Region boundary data
+--
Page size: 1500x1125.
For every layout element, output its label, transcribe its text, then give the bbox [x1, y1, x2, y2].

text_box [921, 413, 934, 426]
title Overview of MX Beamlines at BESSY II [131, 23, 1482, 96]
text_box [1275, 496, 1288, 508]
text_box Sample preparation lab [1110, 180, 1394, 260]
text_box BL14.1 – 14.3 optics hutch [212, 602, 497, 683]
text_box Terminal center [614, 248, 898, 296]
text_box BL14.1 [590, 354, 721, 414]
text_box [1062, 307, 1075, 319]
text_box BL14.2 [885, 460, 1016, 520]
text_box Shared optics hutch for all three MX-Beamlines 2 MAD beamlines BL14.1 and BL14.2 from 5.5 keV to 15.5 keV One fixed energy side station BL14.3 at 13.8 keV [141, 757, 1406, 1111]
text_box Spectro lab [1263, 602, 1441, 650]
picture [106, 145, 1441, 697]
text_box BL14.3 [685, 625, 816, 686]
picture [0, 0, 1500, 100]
+--
Set problem: Recast the lines from the start of the region boundary data up to and including the line with "text_box [1062, 307, 1075, 319]" as a Markdown table with the columns Row and Line, leaving out blank lines.

Exercise answer:
| Row | Line |
|---|---|
| 1 | Page size: 1500x1125. |
| 2 | For every layout element, output its label, transcribe its text, then give the bbox [x1, y1, x2, y2]. |
| 3 | text_box [921, 413, 934, 426] |
| 4 | title Overview of MX Beamlines at BESSY II [131, 23, 1482, 96] |
| 5 | text_box [1275, 496, 1288, 508] |
| 6 | text_box Sample preparation lab [1110, 180, 1394, 260] |
| 7 | text_box BL14.1 – 14.3 optics hutch [212, 602, 497, 683] |
| 8 | text_box Terminal center [614, 248, 898, 296] |
| 9 | text_box BL14.1 [590, 354, 721, 414] |
| 10 | text_box [1062, 307, 1075, 319] |